BP has backed out of its attempt to oust the administrator of compensation for its 2010 Gulf of Mexico oil spill, saying the compensation payment procedure has been improved since its complaint.
The company withdrew its appeal against a judge's decision to keep administrator Patrick Juneau in the post.
BP earlier accused Juneau, who is managing claims of parties affected by the Deepwater Horizon disaster under a 2012 settlement with BP, of improperly awarding payouts, including to those who did not suffer any harm in the disaster.
The oil giant later revised its position after conducting a review of payout procedures. The company noted that its review found improvements in the procedure, including the addition of "scores" of fraud investigators.
"This marks the beginning of a new and more productive relationship between BP and the claims programme," BP America President John Mingé said in a statement.
"We appreciate the work that has been done to develop and implement improved processes to, among other things, detect and prevent the payment of fraudulent claims. We share with Mr Juneau and the claims facility the goal of compensating the people and businesses of the Gulf under the terms of the settlement agreement."

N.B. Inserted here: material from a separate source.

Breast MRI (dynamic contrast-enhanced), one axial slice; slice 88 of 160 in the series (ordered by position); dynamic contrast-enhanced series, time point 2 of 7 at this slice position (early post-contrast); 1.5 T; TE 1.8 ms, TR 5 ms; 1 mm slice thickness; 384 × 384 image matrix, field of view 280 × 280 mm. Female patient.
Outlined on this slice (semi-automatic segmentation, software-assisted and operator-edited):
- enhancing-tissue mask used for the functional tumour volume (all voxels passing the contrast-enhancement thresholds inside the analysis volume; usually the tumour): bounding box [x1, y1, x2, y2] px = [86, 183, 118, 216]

Responding to BP's move, Juneau said he was pleased with the decision, adding that he had "operated this programme ethically and with the utmost integrity".

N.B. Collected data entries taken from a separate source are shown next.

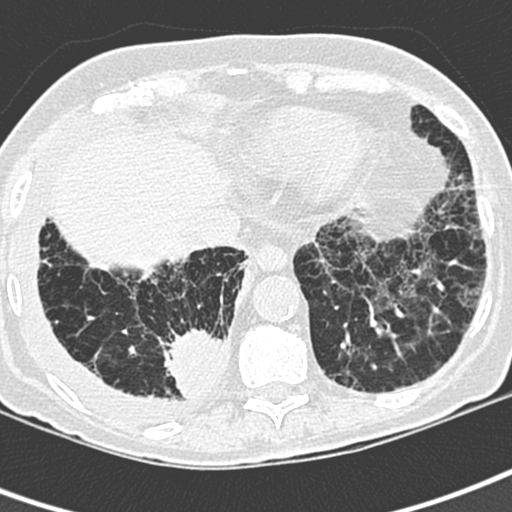
Low-dose screening chest CT, one axial slice. Position 72 of 220 along the scan axis. Lung window (W 1500 / L -600 HU). 512 × 512 image matrix.
Annotated regions visible in this slice (manually delineated by an expert):
- lesion 1 (tumor, lower lobe of right lung): box from (x=164, y=328) to (x=223, y=399) px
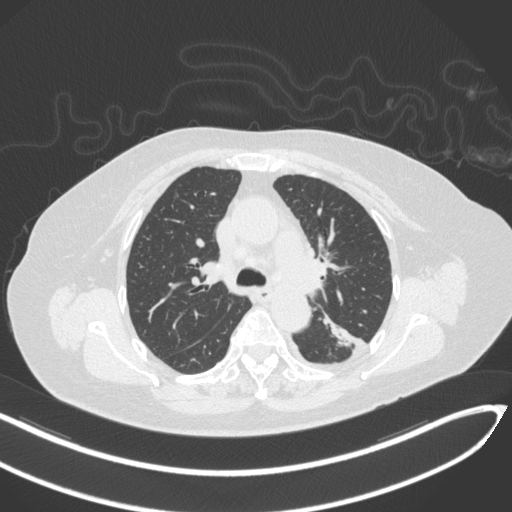
Chest CT, one axial slice; slice 210 of 270 in the series (ordered by position); lung window (W 1500 / L -600 HU); 512 × 512 image matrix. Patient: female, 76 years. From the clinical record (not read from this slice): clinical TNM (as recorded): T1c N0 M0.
Annotated regions visible in this slice (bounding box drawn by a radiologist):
- lung tumour (recorded histology: adenocarcinoma): bounding box [x1, y1, x2, y2] px = [320, 307, 355, 352]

"I am also pleased that BP has recognized the meaningful actions we have taken to detect and prevent fraud. It is now time for all to focus on the job we have: to review, process, and pay eligible claims in accordance with the settlement agreement," he said.

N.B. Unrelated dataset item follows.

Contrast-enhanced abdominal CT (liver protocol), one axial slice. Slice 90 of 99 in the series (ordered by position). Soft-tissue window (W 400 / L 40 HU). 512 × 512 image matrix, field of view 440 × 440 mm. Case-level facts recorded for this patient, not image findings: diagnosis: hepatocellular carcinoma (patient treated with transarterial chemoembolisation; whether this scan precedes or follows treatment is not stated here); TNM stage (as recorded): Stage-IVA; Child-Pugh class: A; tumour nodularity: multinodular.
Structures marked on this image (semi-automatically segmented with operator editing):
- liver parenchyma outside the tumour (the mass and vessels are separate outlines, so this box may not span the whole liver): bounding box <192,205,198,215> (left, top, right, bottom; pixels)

Juneau has so far paid 55,000 claimants more than $4.8bn (£3.2bn, €4.4bn) as part of the settlement programme.
Total costs for BP in compensation to businesses and individuals are now estimated at more than $9.9bn, compared to the original estimate of $7.8bn.
US District Judge Carl Barbier had earlier reduced the company's spillage liability to three million barrels, 24% less than the claims by federal prosecutors, cutting the expected civil penalty by $4bn.
The company will have to pay $13.7bn or $4,300 per barrel of spilled oil in civil fines.